D’après la plateforme JobLeads, les pauses cigarette représentent environ 12,2 millions d’euros par an dans l’archipel, soit l’équivalent de 704 emplois à temps plein au SMIC. Un niveau relativement bas qui s’explique notamment par un taux de tabagisme quotidien limité à 11,7 %, bien en dessous de la moyenne nationale.
Avec près de 13 900 salariés fumeurs, la Guadeloupe se classe ainsi parmi les territoires français les moins impactés, juste derrière la Guyane. La Martinique et La Réunion suivent également dans ce classement, confirmant une tendance globale dans les Outre-mer.

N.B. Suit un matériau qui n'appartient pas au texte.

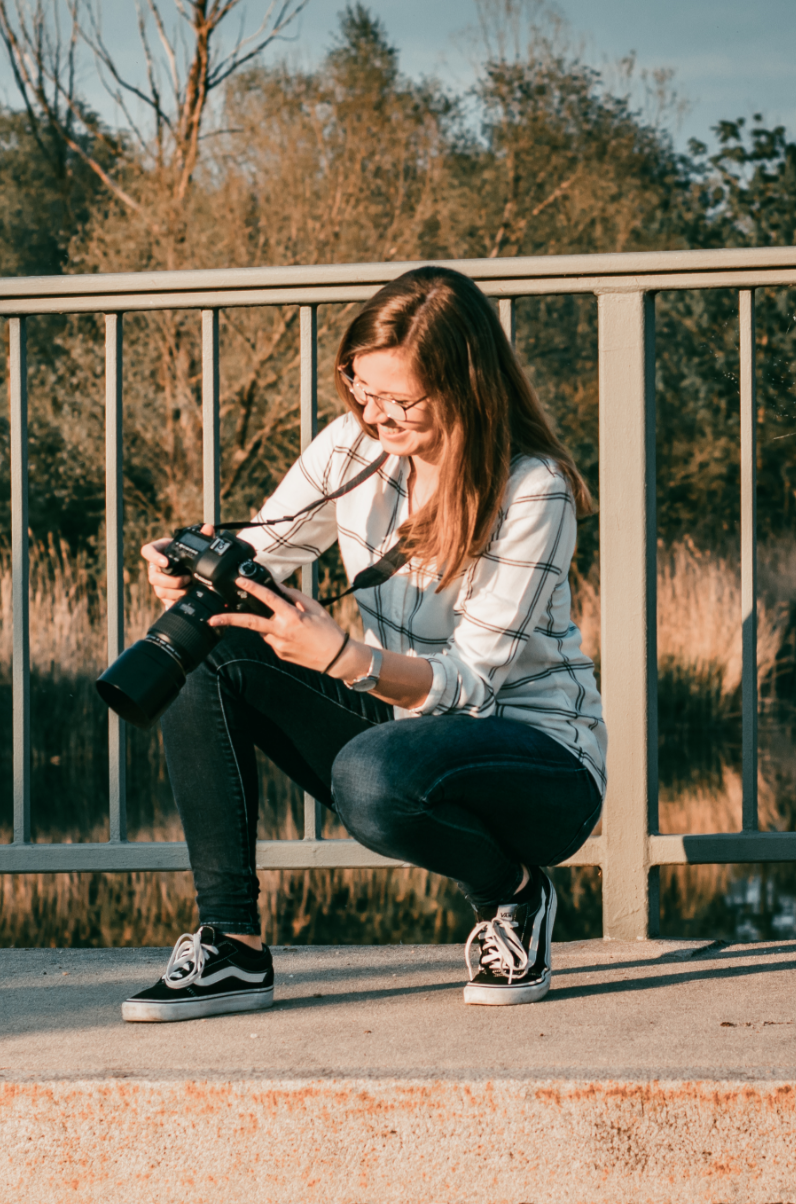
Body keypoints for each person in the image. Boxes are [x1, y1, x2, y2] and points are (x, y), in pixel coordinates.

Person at [122, 266, 606, 1023]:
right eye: (361, 389)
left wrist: (346, 659)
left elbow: (472, 684)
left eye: (401, 399)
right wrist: (196, 571)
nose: (376, 415)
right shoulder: (352, 447)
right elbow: (269, 550)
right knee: (213, 646)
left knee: (374, 774)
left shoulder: (531, 488)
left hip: (538, 761)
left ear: (467, 385)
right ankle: (233, 945)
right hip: (404, 732)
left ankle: (513, 893)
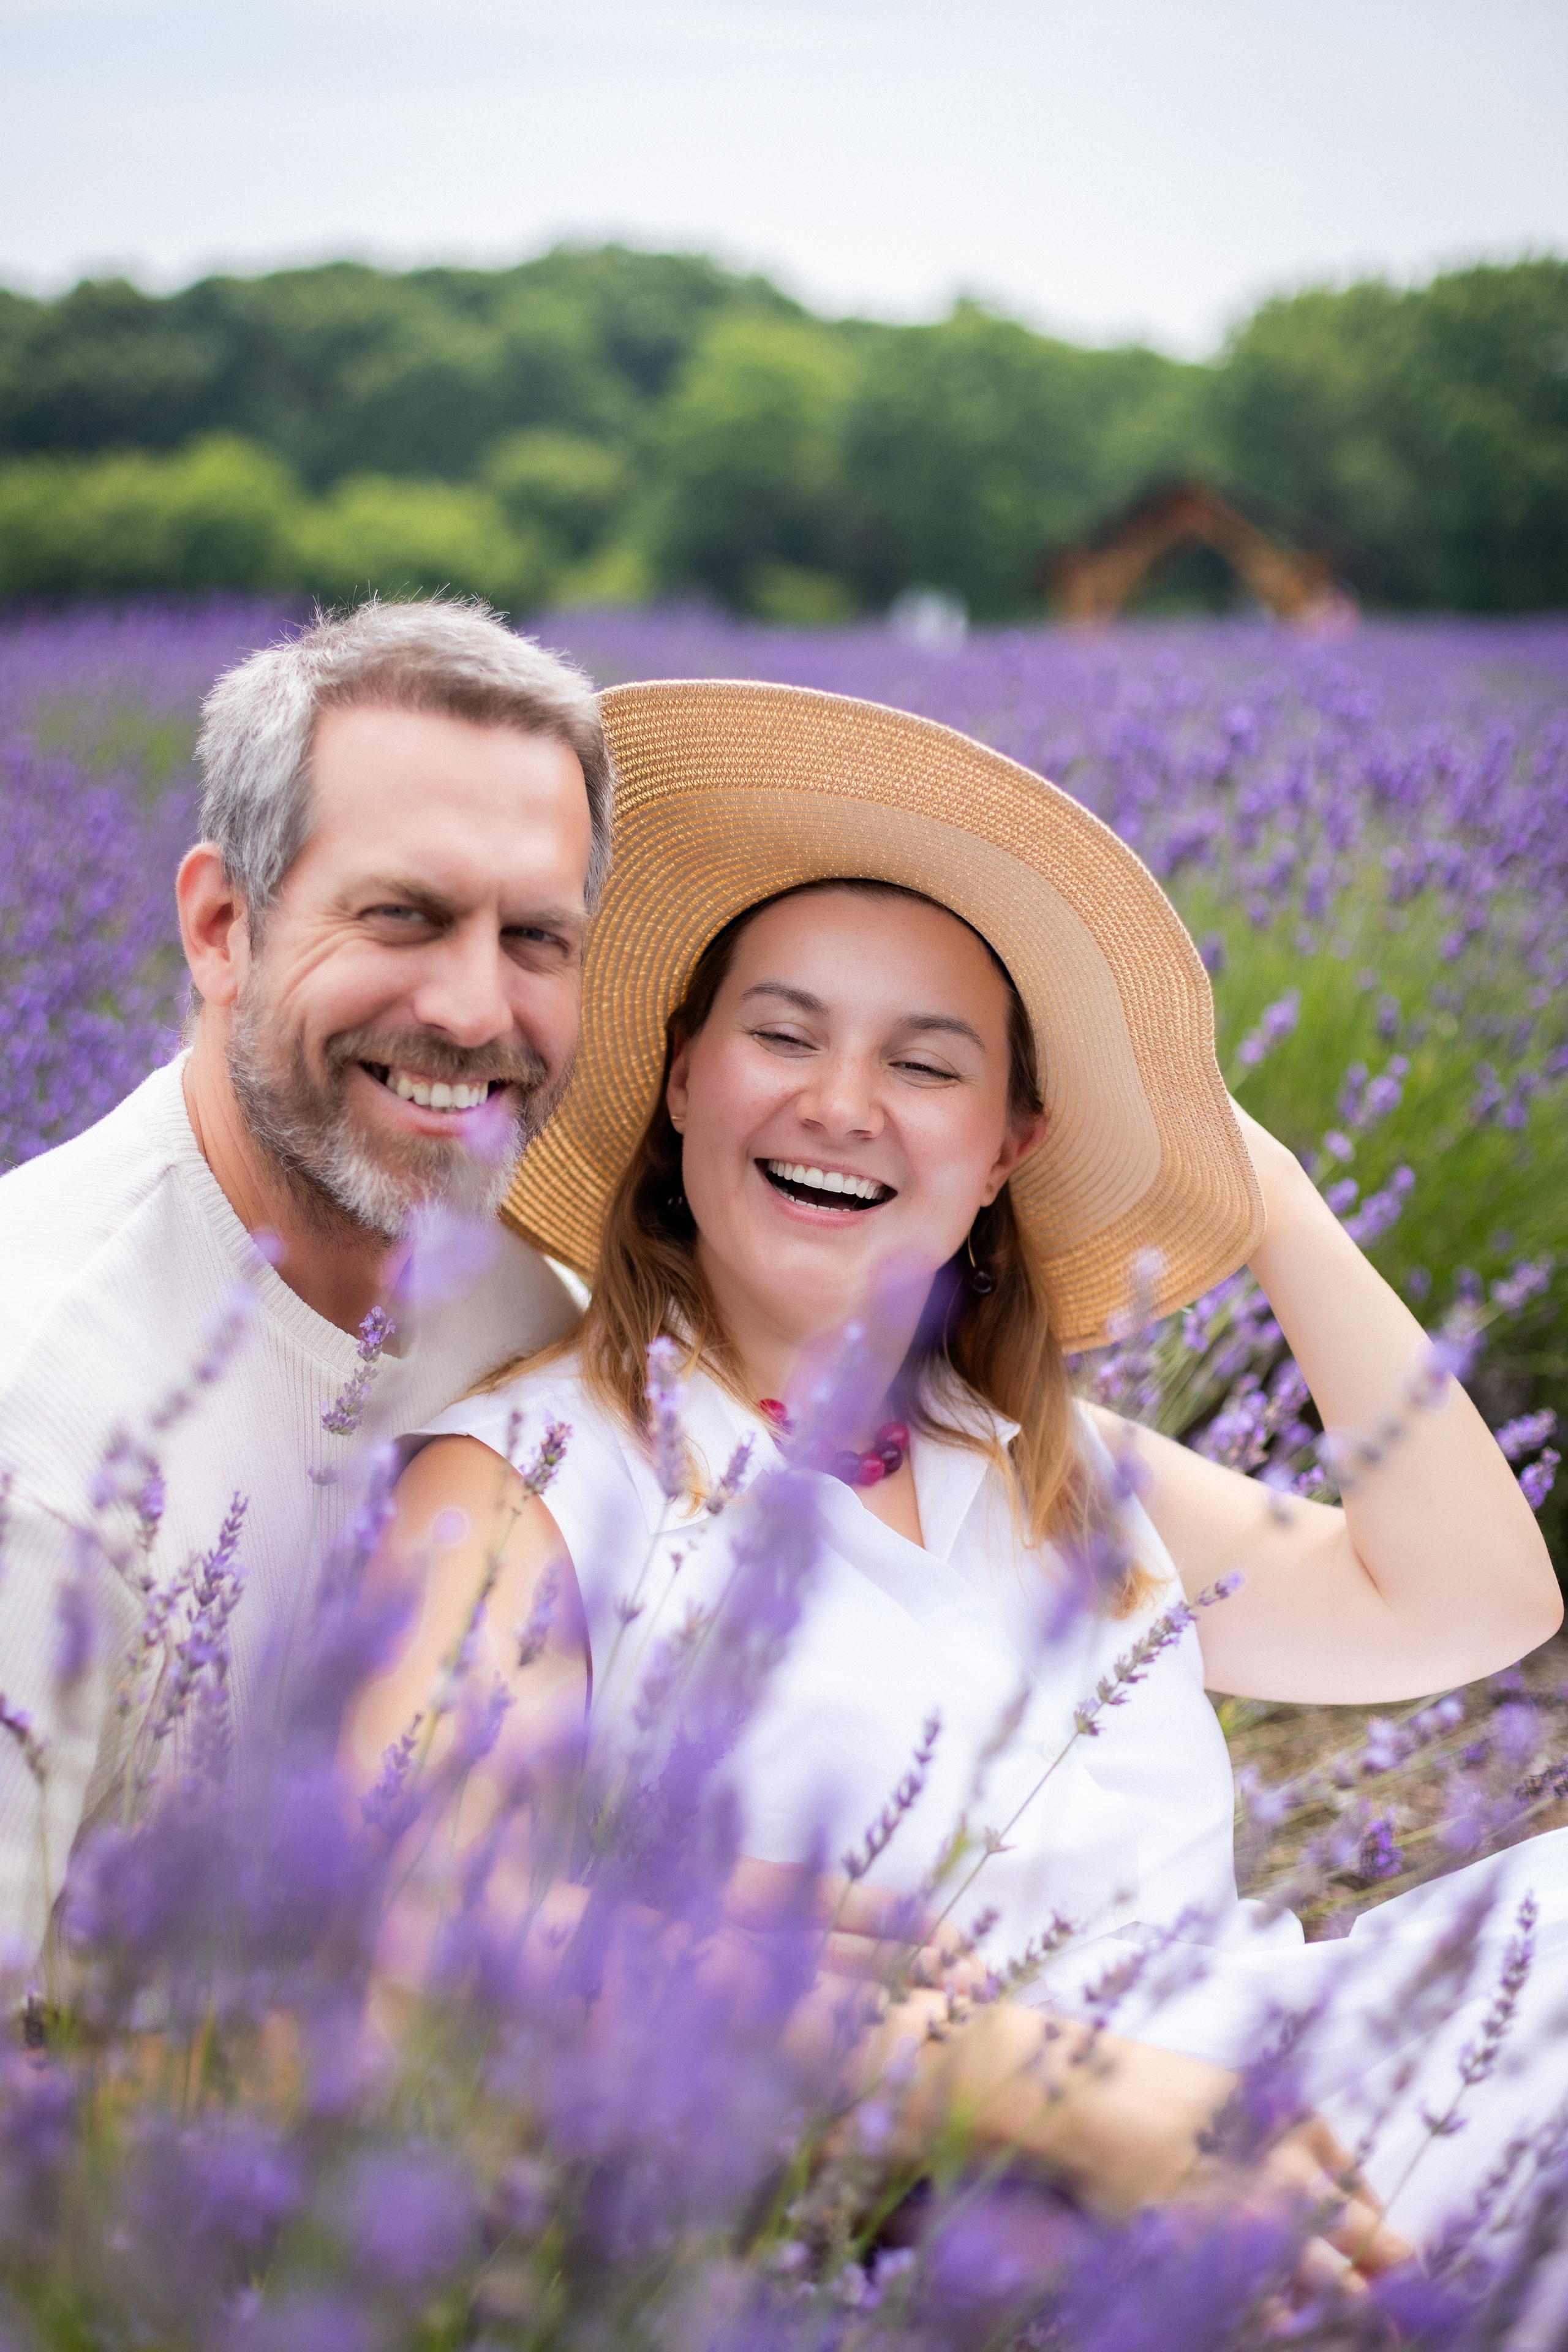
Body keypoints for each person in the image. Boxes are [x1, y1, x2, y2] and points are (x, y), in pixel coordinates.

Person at [353, 679, 1562, 2256]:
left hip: (1286, 2094)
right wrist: (1022, 2084)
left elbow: (1468, 1608)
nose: (837, 1104)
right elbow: (415, 1934)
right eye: (780, 1034)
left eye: (925, 1067)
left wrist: (1258, 1190)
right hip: (979, 2210)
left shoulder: (1046, 1466)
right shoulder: (534, 1477)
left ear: (1005, 1150)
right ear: (679, 1077)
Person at [0, 597, 612, 1967]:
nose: (473, 1010)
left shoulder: (536, 1318)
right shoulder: (36, 1416)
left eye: (535, 939)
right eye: (403, 916)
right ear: (222, 927)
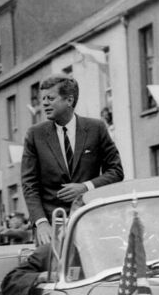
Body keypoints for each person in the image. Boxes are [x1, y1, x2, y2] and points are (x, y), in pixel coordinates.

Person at [21, 74, 124, 244]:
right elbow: (29, 185)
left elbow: (116, 171)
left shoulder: (96, 128)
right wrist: (41, 223)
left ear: (69, 100)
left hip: (91, 220)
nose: (44, 103)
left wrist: (85, 187)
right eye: (43, 98)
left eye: (50, 98)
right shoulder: (35, 135)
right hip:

Un écart massif avec les grandes régions
Le contraste est frappant avec les régions métropolitaines les plus peuplées. En Île-de-France, les pauses cigarette coûteraient plus d’un milliard d’euros par an, soit l’équivalent de plus de 59 000 emplois à temps plein. Auvergne-Rhône-Alpes et l’Occitanie affichent également des montants très élevés.
Au-delà du taux de fumeurs, cette différence s’explique surtout par la taille du marché du travail : plus il y a de salariés, plus l’impact cumulé des pauses augmente mécaniquement.
Entre santé publique et organisation du travail
L’étude souligne que ces pauses, si elles sont anodines individuellement, peuvent à grande échelle peser sur la productivité et l’organisation du travail. Elles représentent du temps non travaillé et peuvent perturber le rythme des équipes.
Pour autant, les pauses restent nécessaires au bien-être des salariés. L’enjeu pour les entreprises consiste donc à trouver un équilibre, afin de concilier santé, équité et efficacité collective.